• **TRAVAIL À RÉALISER**:
A – Reproduisez mot pour mot le passage du texte sur l'origine du mot « états-unien » qui va de « C'est la version » jusqu'à « nationales du Québec). ».
B – Rédigez la suite du texte sur l'origine du mot « états-unien », à partir de sa dernière phrase.

==== EXTRAIT RETENU ====

Maintenant voyons l'usage. Remontons un peu dans le temps. Revenons aux origines. Il vient d'où, ce mot si problématique, dans sa version française ? Si l'on en croit un article de Jacques Desrosiers, publié par le Bureau de Traduction du Canada, l'occurrence la plus ancienne du terme « États-Unien » figurerait « dans un article paru en 1942 dans la French Review, « La Vie Intellectuelle au Canada Français », sous la plume de Marine Leland » : « Le roman canadien-français ne peut se comparer, ni du point de vue de la qualité ni de celui de la quantité, à la poésie ou à l'histoire canadienne. Il ne peut se comparer non plus au roman états-unien. »

C'est la version la plus communément admise (et citée). Mais en fait, il semble que le mot soit même apparu une dizaine d'années plus tôt, en 1934. On le retrouve fréquemment dans une soixantaine d'articles de la revue québécoise L'Action nationale entre 1934 et 1945 (consultable à la Bibliothèque et Archives nationales du Québec).


Ce vilain mot serait donc né au Québec... Ah oui... Ça  aussi, c'est une bonne raison de ne pas l'aimer ! C'est un produit d'importation : un émigré clandestin. Ça vient de chez les sauvages. C'est un mot qui n'a pas de papiers français au départ ! Et c'est quand même rentré chez nous.


Non, toute blague à part... En fait c'est assez logique que ça vienne de chez les Québécois : ils sont là, le pif collé aux États-Unis, qui s'arrogent le monopole de l'américanité citoyenne, ou de la citoyenneté continentale. Je comprends que ça ait pu les agacer à un moment. Moi-même ça m'agacerait sans doute un peu si les Allemands se faisaient appeler « les Européens ».

==== DONNÉES FOURNIES ====

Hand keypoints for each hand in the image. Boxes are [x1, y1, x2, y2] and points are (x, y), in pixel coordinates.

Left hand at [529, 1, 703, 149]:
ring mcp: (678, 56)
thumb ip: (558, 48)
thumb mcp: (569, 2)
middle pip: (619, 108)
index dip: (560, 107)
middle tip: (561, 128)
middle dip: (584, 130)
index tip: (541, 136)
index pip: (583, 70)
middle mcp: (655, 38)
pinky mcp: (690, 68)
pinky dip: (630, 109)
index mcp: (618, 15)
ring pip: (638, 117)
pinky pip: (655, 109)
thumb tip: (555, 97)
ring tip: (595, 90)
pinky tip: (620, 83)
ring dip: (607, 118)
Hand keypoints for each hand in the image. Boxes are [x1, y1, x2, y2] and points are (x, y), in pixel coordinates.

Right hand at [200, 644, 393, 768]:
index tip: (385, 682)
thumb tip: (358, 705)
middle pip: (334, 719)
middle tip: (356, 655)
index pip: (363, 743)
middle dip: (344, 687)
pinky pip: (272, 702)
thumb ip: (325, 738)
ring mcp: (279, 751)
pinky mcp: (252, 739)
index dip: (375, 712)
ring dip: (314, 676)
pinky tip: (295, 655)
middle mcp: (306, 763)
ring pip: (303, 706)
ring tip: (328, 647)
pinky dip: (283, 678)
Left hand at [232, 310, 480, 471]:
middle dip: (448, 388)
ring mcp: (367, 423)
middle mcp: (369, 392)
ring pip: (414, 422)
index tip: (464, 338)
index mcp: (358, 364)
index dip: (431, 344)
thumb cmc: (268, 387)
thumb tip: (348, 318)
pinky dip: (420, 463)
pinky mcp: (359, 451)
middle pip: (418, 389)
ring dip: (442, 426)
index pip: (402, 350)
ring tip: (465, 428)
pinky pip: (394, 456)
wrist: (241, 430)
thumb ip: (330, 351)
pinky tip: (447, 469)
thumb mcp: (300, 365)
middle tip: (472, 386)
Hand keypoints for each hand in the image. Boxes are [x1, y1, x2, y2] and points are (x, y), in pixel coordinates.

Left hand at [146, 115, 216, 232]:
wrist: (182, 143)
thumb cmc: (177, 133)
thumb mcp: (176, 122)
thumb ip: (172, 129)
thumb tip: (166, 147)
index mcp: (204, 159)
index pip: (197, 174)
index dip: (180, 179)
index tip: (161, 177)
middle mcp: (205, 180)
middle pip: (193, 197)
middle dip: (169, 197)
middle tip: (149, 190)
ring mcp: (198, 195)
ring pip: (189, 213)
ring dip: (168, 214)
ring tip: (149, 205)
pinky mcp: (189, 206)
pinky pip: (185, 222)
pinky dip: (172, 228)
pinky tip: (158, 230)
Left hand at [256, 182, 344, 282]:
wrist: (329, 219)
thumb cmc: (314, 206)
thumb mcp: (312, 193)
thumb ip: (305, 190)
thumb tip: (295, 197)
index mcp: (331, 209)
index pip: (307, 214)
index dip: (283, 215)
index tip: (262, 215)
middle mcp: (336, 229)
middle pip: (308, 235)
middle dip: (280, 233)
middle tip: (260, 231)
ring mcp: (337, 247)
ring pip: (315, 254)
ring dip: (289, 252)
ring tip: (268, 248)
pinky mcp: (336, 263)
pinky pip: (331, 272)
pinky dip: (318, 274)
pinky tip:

====

• **RÉPONSES ATTENDUES**:
A –
C'est la version la plus communément admise (et citée). Mais en fait, il semble que le mot soit même apparu une dizaine d'années plus tôt, en 1934. On le retrouve fréquemment dans une soixantaine d'articles de la revue québécoise L'Action nationale entre 1934 et 1945 (consultable à la Bibliothèque et Archives nationales du Québec).

B –
Il semble, si j'en crois le même article, que le mot ait été assez en vogue outre-atlantique dans les années 1940-1950. À quel point ? Je serais bien incapable de le dire (demandez à Desrosiers, il saura peut-être). Suffisamment en tous cas pour que les mecs de chez Robert en prennent acte. L’existence officielle du terme en langue française est attestée par Le Petit Robert depuis 1965. Mille neuf-cent soixante-cinq hein ? Il n'est donc pas à proprement parler « né de la dernière pluie » ce petit là... Il est même assez âgé : il faudrait voir à commencer à lui montrer du respect peut-être, hein ?


Et alors comment il est arrivé jusqu'à nous ? Eh bien comme une star... Par les médias ! Il est diffusé par ce biais depuis les années 1990, et il s'est progressivement installé en France dans les années 2000.


Aujourd'hui il fait sa petite vie de challenger à l'ombre du gros « Américain » obèse, à la façon de Steve Jobs jadis dans l'ombre de Bill Gates. Il convertit doucement, surtout dans les hautes sphères, comme les Jésuites en Chine au XVIIIe siècle.


Où donc ? Eh bien il est utilisé par exemple par certains traducteurs de Courrier international. Le Centre d'analyse stratégique, organisme de prospective et de réflexion du gouvernement français (rattaché au Premier ministre) y recourt fréquemment dans ses notes de veille. Il s'est même invité dans les universités françaises ! Il est discuté et employé à l'université Paris ***, dans le cadre des séances consacrées à l'histoire de l'Amérique latine et des États-Unis, en première année d'histoire (je donne les références à la demande), sans que le terme « Américain » soit lui-même censuré, sanctionné ou proscrit. Les deux termes cohabitent, comme de bons amis, et font l'objet d'une réflexion.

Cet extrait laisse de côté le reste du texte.